闘将!!拉麺男(1982年~1989年)で、毒草・毒薬・毒虫を配合して入れた瓶に長い年月をかけて手とうで突き、
毒手を完成させるという話があった。
魁!!男塾の「民明書房刊」を図書館に探しに行った前科のある私が、これを疑う理由などなかった。

8c212d21.jpg



毒手はさすがに無理だったが、ジャッキーの映画で砂をひたすら突いて鍛えるという場面があり、
この行為の裏づけが取れたという確信を持った。
それからというもの人知れず砂場を見つけると、手とう突きを繰り返し、
自分の手を鋭利に削る日々が、結構いい歳まで続いた。

努力の甲斐あって鋭さを持った手を完成させたのは良いが、よくよく考えると、
一般人の私に手とう突きは、どのような場面で使われるのだろうか?

男ならば一度ぐらいはコブシを強く握り締め、それを突き放つ機会はあるだろう。

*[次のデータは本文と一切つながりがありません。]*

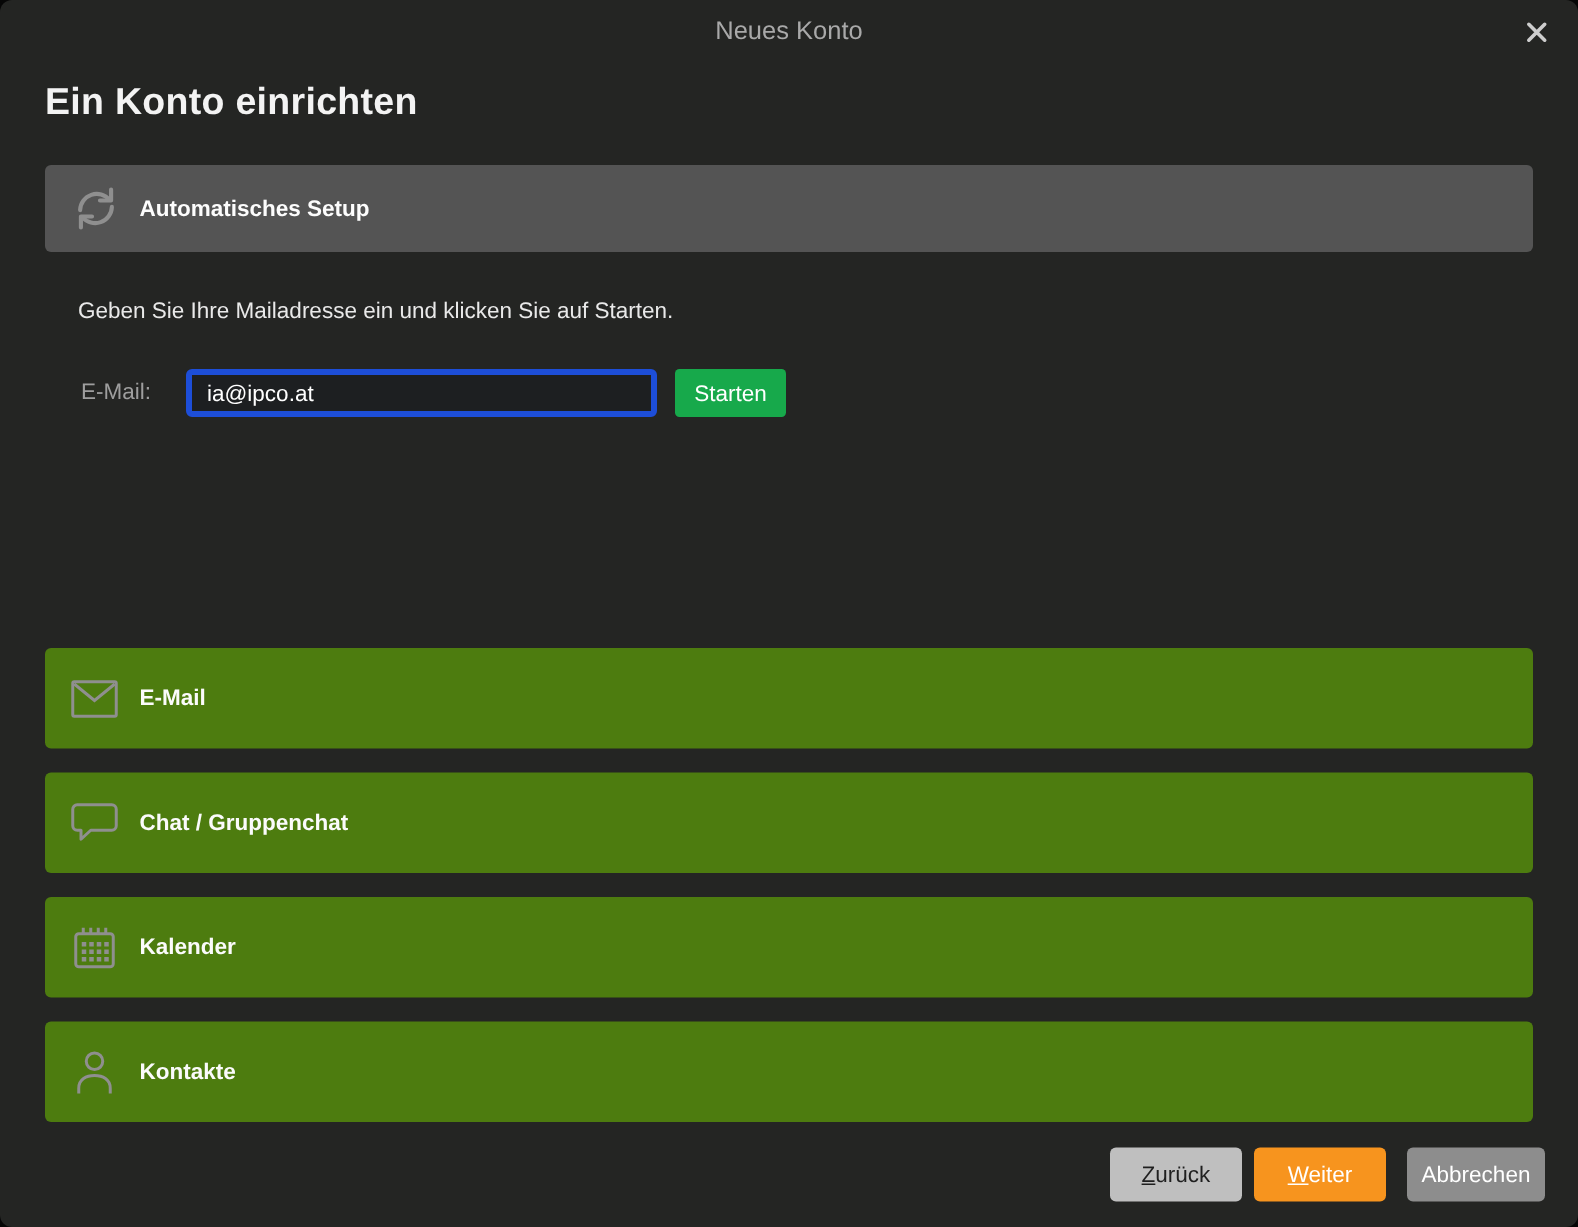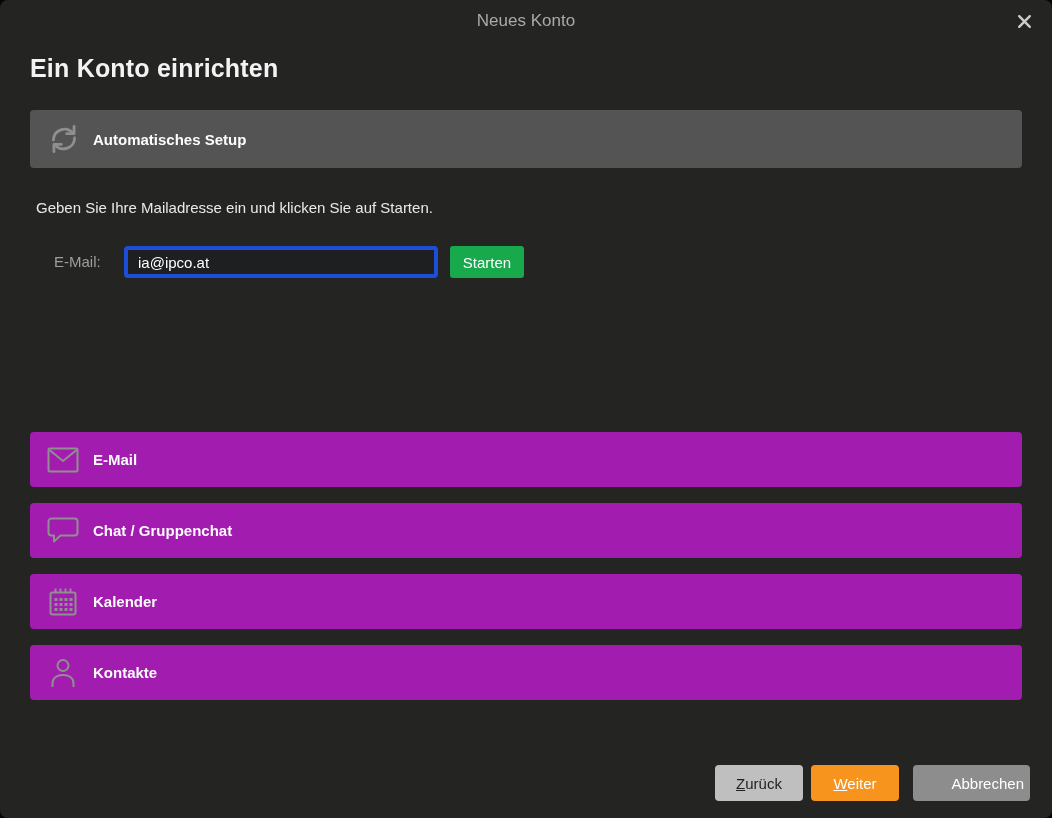--- a/index.html
+++ b/index.html
@@ -27,7 +27,7 @@
   .setup-bar .bar-label{margin-left:11px;font-size:15px;font-weight:700;color:#fdfdfd;}
 
   
-  .instruction{position:absolute;top:199px;left:36px;margin:0;
+  .instruction{position:absolute;top:199px;left:52px;margin:0;
          font-size:15px;color:#e9e9e9;}
   .email-row{position:absolute;top:246px;left:0;right:0;height:32px;}
   .email-label{position:absolute;left:54px;top:7px;font-size:15px;color:#9e9e9e;}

平手も同様にあるだろう。
しかし、この鍛えた手とう突きは、本日まで一度もお披露目する事無く、今後もそんな場面は無さそうだ。
中国カンフーの時代ならいざ知らず、現在においては全く無意味だった。


こんな事を努力したところで、人生の巨大な壁が立ち塞がった時に、何も生きてこない。

壁といえば、ゼビウスでバキュラという攻撃を一切してこない、ひたすら回転するだけの壁がいた。
4a990d94.jpg


そのバキュラに256発打ち込めば破壊できるという情報が流れ、連射機がなかった当時は、
ハイパーオリンピックで鍛えた連射技で、出現からギリギリまで256発を打ち込むことに情熱を注いだ。
幾度も失敗し、これにかけた時間も計り知れない。
しかし、この256発を打ち込むのは事実上不可能で、これがガセ情報とわかるのはだいぶ後であった。

子供ながら脱力感というものを知り、壁は壊すものではなく、よけるものだと理解した。
しかし、人間は忘却、過ちを繰り返す生き物である。


その10年後にバイオハザードにて、迫り落ちてくる吊り天井に対して、パニックに陥り、
ショットガンをひたすら迫り来る天井に撃つという行為を半日繰り返していた。